-- HOW TO COMPLETE THIS TASK --
Copy out the listing exactly.

-- PROVIDED MATERIAL --
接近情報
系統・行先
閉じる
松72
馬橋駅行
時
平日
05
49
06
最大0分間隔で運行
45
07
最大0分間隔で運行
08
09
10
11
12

-- RESPONSE BELOW --
接近情報
系統・行先
閉じる
松72
馬橋駅行
時
平日
05
49
06
最大0分間隔で運行
45
07
最大0分間隔で運行
08
09
10
11
12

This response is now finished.